リニューアル前の「IT Pro」の第一印象は,私の小学生の子供の部屋のように,トッ散らかった,ごちゃごちゃしたサイトだなあという印象でした。

 まず,色のトーンが全体に青っぽく濁っていて,暗い感じ。そういった空間の中に,文字情報がぎっしり詰め込まれていて,どこから読んでいいのかわかりません。さらに,サイトの顔であるヘッダーに置かれたロゴマークが冴えない。古い感じの,あまり個性を感じられない,つまりオリジナリティのないデザインでした(日経BP様,デザイナー様,ぼろくそ書いてすみません!)。

 特に,ナビゲーションの操作がひどい。プルダウン・メニューが左側と上部にあって,どちらにも違う項目と同じ項目とが混在し,どっちを見ればいいのかわからず,ここで私は「イラ!(-_-#) 」ときました(おまけに,違うページにいくと,左にあったメニューが右下に移動しているし!これにはびっくり)。

 まるでレストランで,三つのメニューを出されて,どのメニューにも飲み物が載っているけれど,どのメニューも違う飲み物と同じ飲み物とが混在しているようなもの。「飲み物は飲み物で,ひとつにまとめろ!」と叫びたくなってしまいます。料理がすばらしくおいしければ別ですが,普通の料理ならば私は二度とその店には行きません。メニューとは,レストランにとってもWebにとっても大切な導入部です。そこで出鼻をくじくようなまねは,お客様を逃がすことにつながります。特にWebのメニューは始終使われるものなので,使い勝手を十分に考えなければなりません。

 デザインには目的があり,それに合ったデザインが必要になってきます。目標を達成するには,コミュニケーション力を持ったデザインが必要と前回書きましたが,コミュニケーション力とはどのようなことでしょう。

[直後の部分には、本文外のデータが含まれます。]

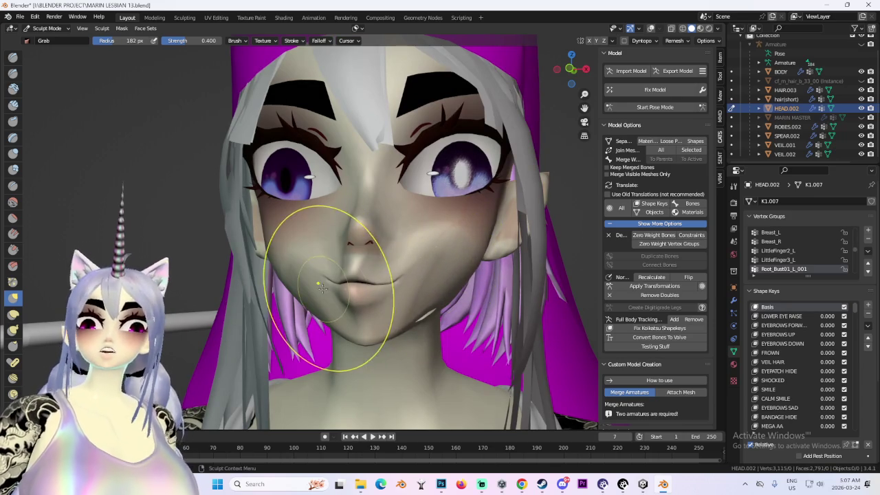
- Grab-sculpt the left cheek toward the mouth, undoing an outward-pulled mouth corner
scroll(301, 293, "up", 2)
mouse_move(301, 294)
left_mouse_down()
mouse_move(341, 278)
mouse_move(336, 258)
mouse_move(337, 272)
left_mouse_up()
scroll(337, 281, "down", 1)
scroll(344, 275, "up", 1)
scroll(344, 275, "up", 1)
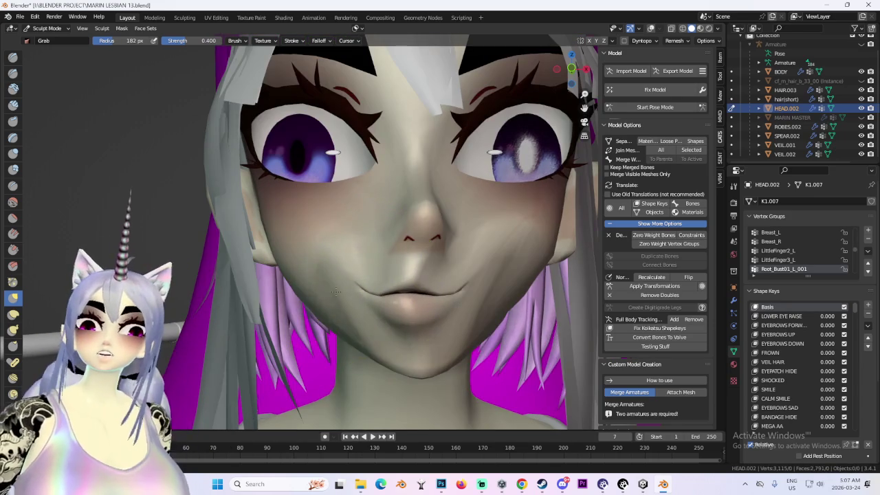
left_click_drag(419, 295, 496, 288)
key("ctrl+z")
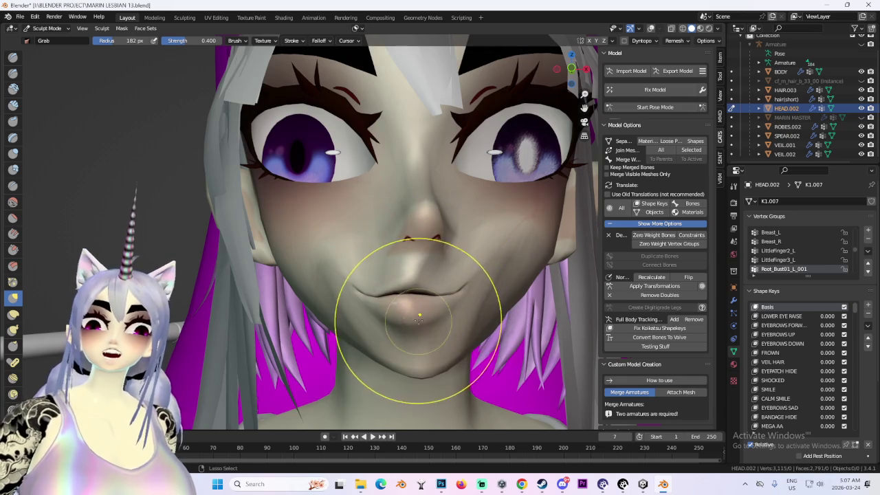
- Reshape the lips into a smaller centred mouth and undo a distorted eye-cheek stroke
left_click_drag(384, 285, 413, 284)
scroll(416, 315, "down", 3)
middle_click_drag(416, 315, 355, 253)
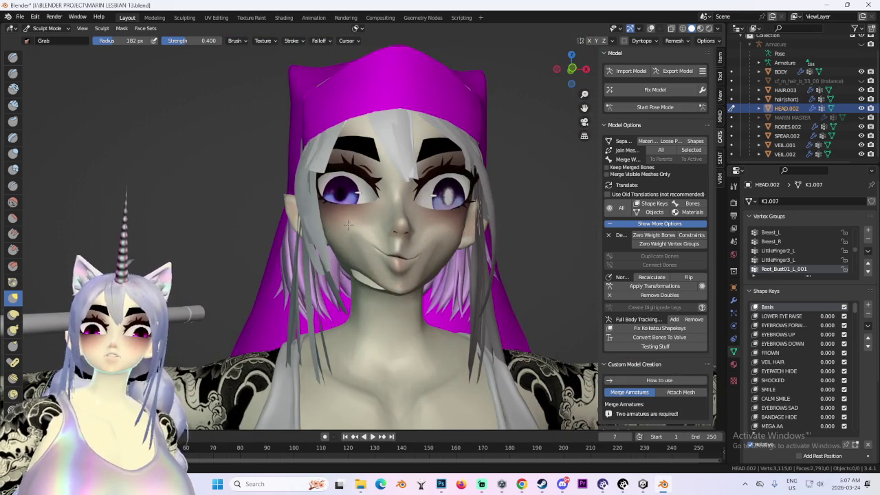
scroll(359, 206, "up", 1)
mouse_move(361, 208)
left_mouse_down()
mouse_move(462, 197)
mouse_move(486, 214)
left_mouse_up()
key("ctrl+z")
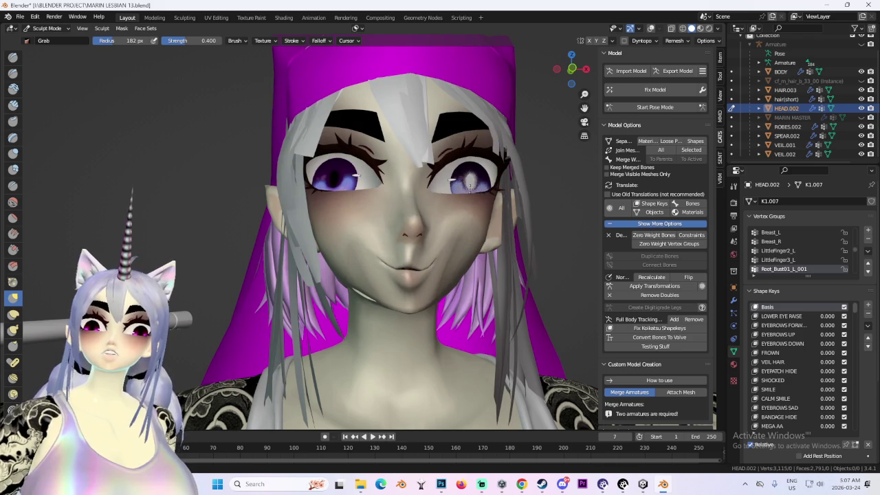
- Check the reshaped mouth and eyes from side, close front and angled views
middle_click_drag(491, 245, 511, 207)
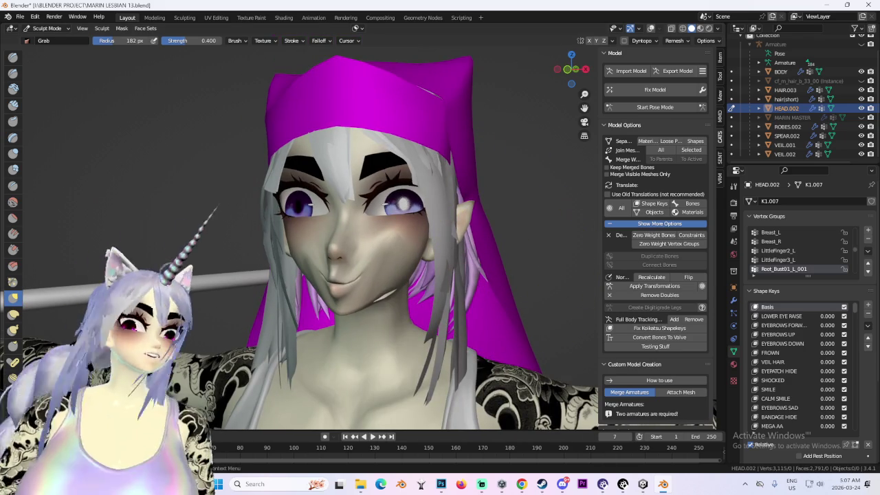
mouse_move(328, 282)
middle_mouse_down()
mouse_move(311, 266)
mouse_move(285, 285)
middle_mouse_up()
scroll(224, 273, "up", 3)
mouse_move(199, 254)
middle_mouse_down()
mouse_move(216, 197)
mouse_move(284, 285)
middle_mouse_up()
middle_click_drag(236, 259, 271, 300)
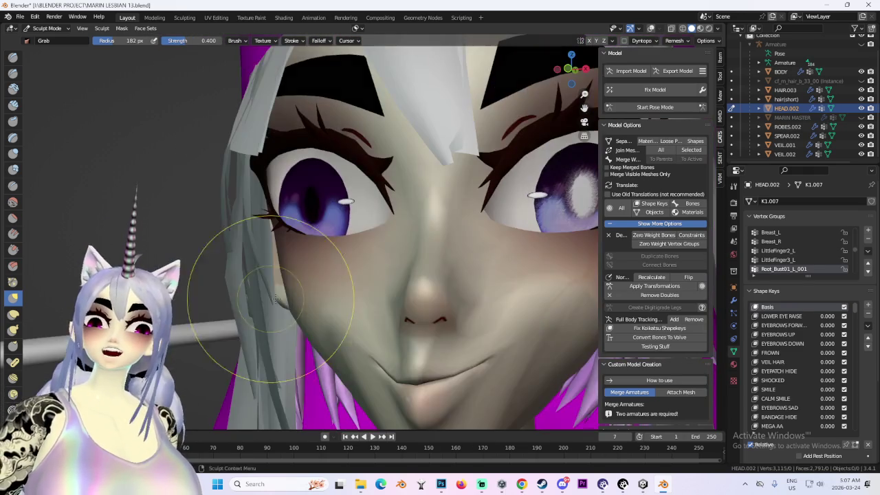
mouse_move(413, 284)
middle_mouse_down()
mouse_move(422, 305)
mouse_move(374, 305)
mouse_move(371, 227)
middle_mouse_up()
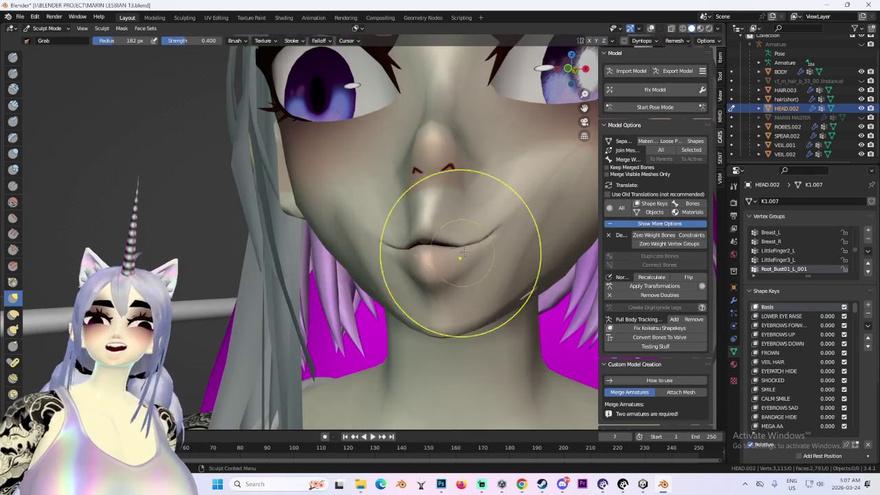
scroll(465, 253, "down", 4)
mouse_move(465, 253)
middle_mouse_down()
mouse_move(446, 252)
mouse_move(350, 183)
middle_mouse_up()
scroll(446, 253, "up", 4)
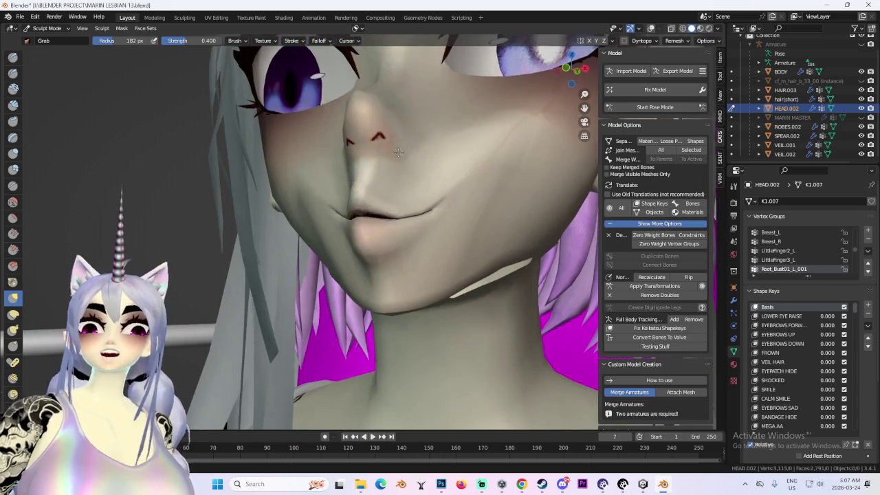
middle_click_drag(400, 143, 343, 195)
middle_click_drag(348, 278, 320, 252)
scroll(320, 252, "down", 2)
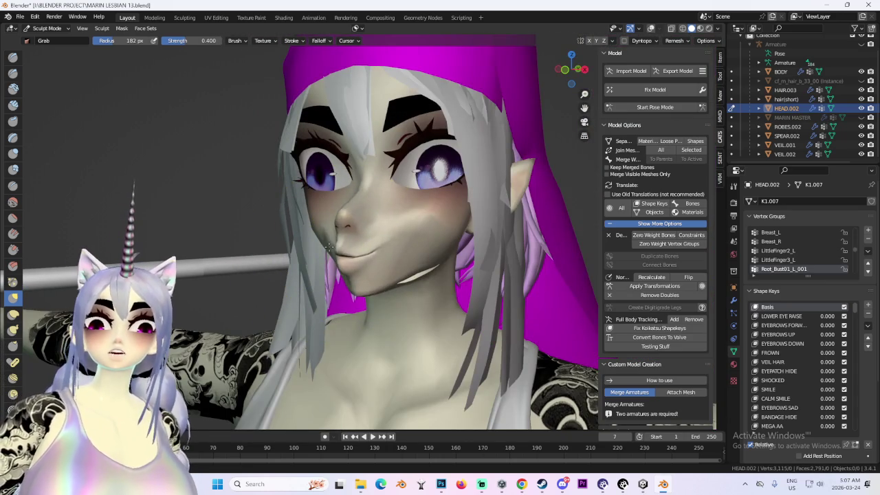
- Inspect both sides of the head and her left ear from three-quarter angles
mouse_move(416, 253)
middle_mouse_down()
mouse_move(403, 206)
mouse_move(335, 257)
middle_mouse_up()
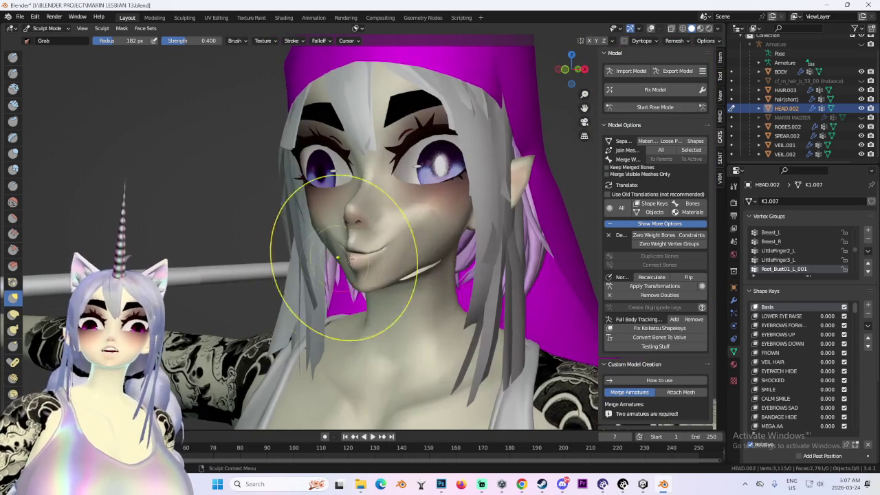
mouse_move(397, 245)
middle_mouse_down()
mouse_move(569, 167)
mouse_move(412, 259)
middle_mouse_up()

 コミュニケーションという言葉の定義は場合によって様々ですが,コミュニケーション・デザインという場合,「伝えたいことを正確に相手に伝える力」といえるでしょう。自分を知的に見せたい人は,そのような服装をし,言葉を使い,そのような装身具を身に着けて知的なイメージを演出します。知的であるかどうかは関係なく,そう見える工夫をするとそう見えるものです(ほんとうに知的でなければ,いずれバレますが)。ヒップホップのお兄さんたちはそれなりにブラック・カルチャーなイメージの,セールスマンはそれなりに信頼のおける親しみやすいイメージの,ヤクザのお兄さんたちはそれなりに怖いイメージの演出を,あらゆる物や言動を用いてイメージ付けしているのです。

 企業がWebを通じてするべきことも,これに似ています。どう見られたいのか,どう思われたいのか,明確なビジョンがまずあって,これが「伝えたいこと」。そしてそのように見てもらうには,どのようなビジュアルを用いればよいかを考えていくこと,これが「正確に伝える」ことなのです。

 旧IT Proには,どう思われたいのかというビジョンが薄かったのではないでしょうか。なぜなら,冒頭で私が感じたようなデザインにあえてしたかったとは考えにくいからです。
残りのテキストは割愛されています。